WHAT YOU HAVE TO DO: Starting at the line below with "groupes adverses dans des" and stopping at the line with "enxergou os estudos", please print each line exactly, those two included, and skip every picture.

INPUT:

◇ ◇ ◇ ◇ ◇

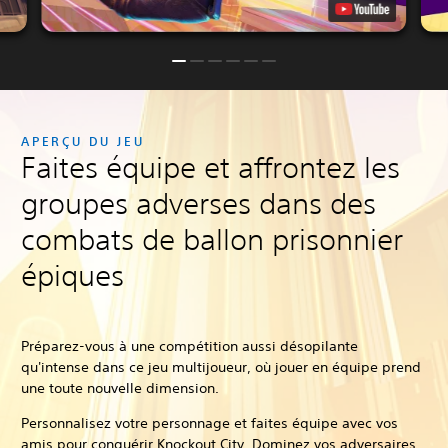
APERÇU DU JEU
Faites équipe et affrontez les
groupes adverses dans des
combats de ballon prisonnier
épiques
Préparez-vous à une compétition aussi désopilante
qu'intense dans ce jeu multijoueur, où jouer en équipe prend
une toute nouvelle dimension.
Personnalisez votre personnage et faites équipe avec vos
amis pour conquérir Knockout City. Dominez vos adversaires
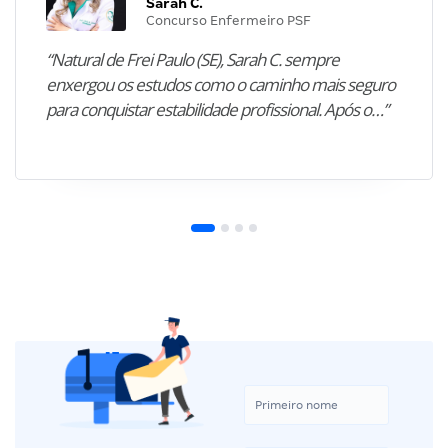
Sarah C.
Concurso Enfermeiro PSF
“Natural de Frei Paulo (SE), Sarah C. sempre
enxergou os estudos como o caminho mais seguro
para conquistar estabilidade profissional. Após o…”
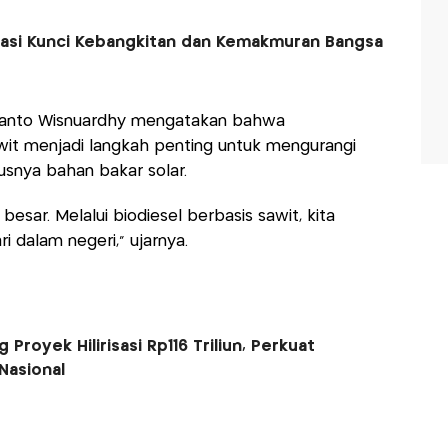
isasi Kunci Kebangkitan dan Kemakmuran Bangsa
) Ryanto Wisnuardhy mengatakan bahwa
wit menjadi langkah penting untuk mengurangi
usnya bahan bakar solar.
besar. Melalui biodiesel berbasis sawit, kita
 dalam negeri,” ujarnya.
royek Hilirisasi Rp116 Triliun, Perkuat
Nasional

◇ ◇ ◇ ◇ ◇

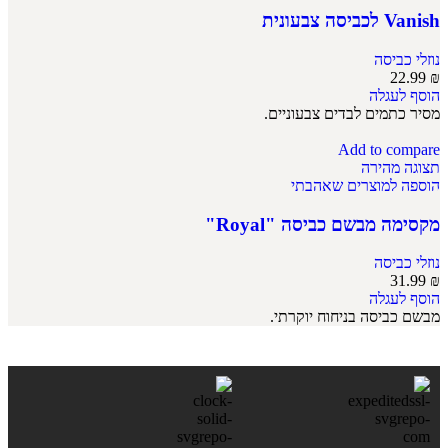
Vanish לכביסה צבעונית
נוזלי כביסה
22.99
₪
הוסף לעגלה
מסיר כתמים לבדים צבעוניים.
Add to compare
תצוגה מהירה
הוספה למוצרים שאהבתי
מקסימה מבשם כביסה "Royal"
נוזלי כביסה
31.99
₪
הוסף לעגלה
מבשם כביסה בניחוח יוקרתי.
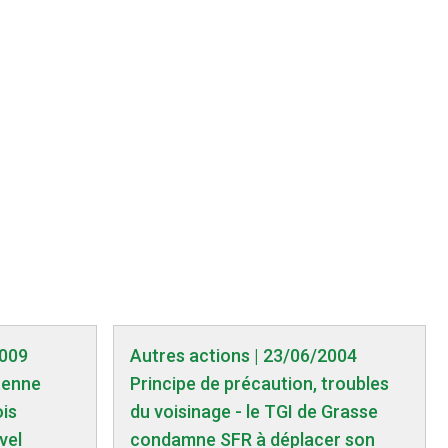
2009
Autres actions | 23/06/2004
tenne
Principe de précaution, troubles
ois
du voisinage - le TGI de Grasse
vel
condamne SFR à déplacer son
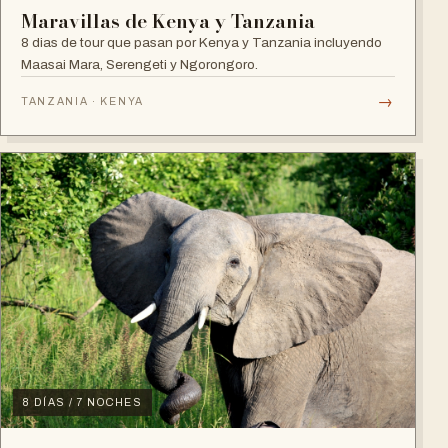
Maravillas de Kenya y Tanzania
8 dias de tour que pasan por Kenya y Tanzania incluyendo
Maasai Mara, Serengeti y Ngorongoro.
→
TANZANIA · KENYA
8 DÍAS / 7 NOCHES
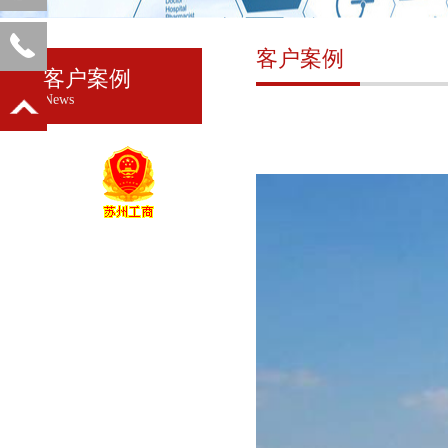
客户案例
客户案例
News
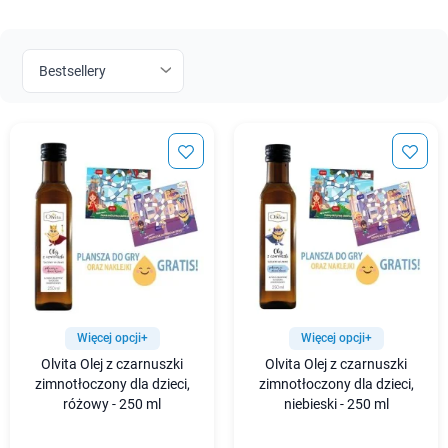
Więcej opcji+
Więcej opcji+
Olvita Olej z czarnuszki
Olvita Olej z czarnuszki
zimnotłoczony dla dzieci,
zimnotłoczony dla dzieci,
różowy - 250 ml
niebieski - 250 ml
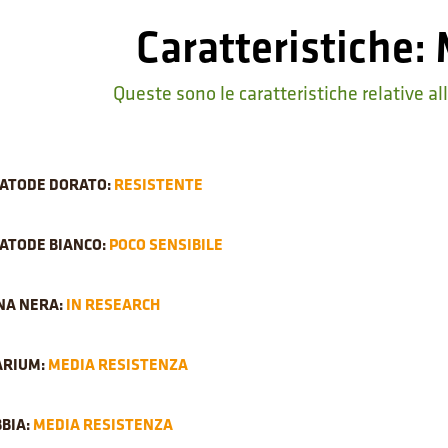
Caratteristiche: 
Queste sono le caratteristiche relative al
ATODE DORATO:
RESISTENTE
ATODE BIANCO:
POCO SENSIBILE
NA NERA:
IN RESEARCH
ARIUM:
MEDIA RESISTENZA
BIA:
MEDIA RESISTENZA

◇ ◇ ◇ ◇ ◇

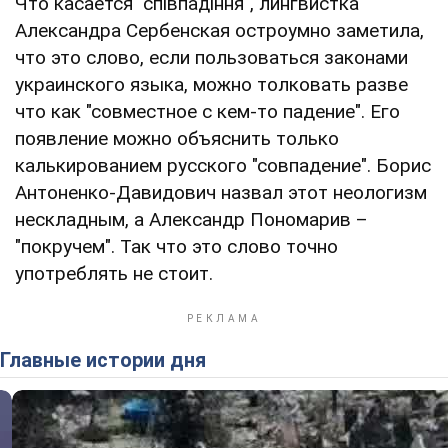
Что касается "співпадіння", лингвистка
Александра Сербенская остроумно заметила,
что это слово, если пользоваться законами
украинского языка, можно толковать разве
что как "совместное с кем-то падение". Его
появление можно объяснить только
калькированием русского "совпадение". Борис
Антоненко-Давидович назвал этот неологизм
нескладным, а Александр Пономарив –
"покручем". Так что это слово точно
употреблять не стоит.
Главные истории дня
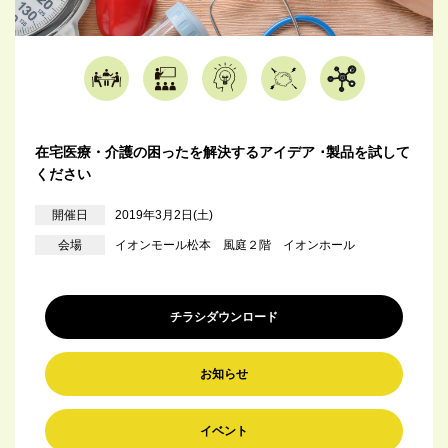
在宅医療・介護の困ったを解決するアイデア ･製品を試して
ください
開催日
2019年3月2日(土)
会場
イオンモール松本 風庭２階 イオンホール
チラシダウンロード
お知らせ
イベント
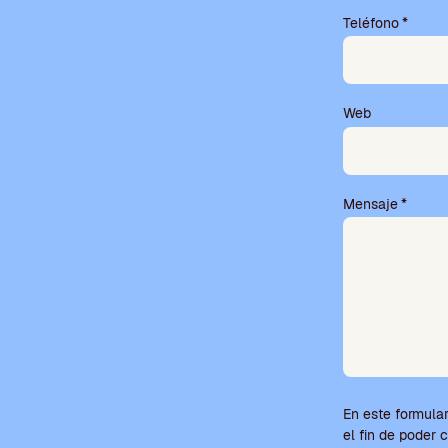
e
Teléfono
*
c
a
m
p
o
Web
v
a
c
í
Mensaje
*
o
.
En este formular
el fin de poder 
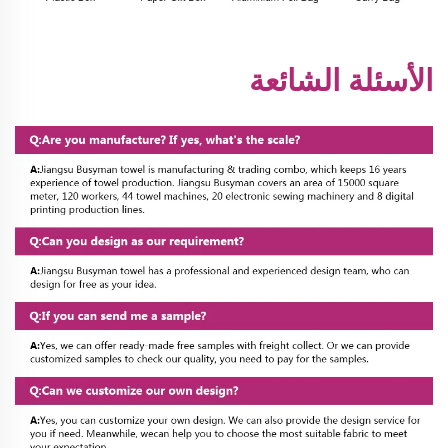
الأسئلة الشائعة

◇ ◇ ◇ ◇ ◇

YOUR RESPONSE:
groupes adverses dans des
combats de ballon prisonnier
épiques
Préparez-vous à une compétition aussi désopilante
qu'intense dans ce jeu multijoueur, où jouer en équipe prend
une toute nouvelle dimension.
Personnalisez votre personnage et faites équipe avec vos
amis pour conquérir Knockout City. Dominez vos adversaires
Sarah C.
Concurso Enfermeiro PSF
“Natural de Frei Paulo (SE), Sarah C. sempre
enxergou os estudos como o caminho mais seguro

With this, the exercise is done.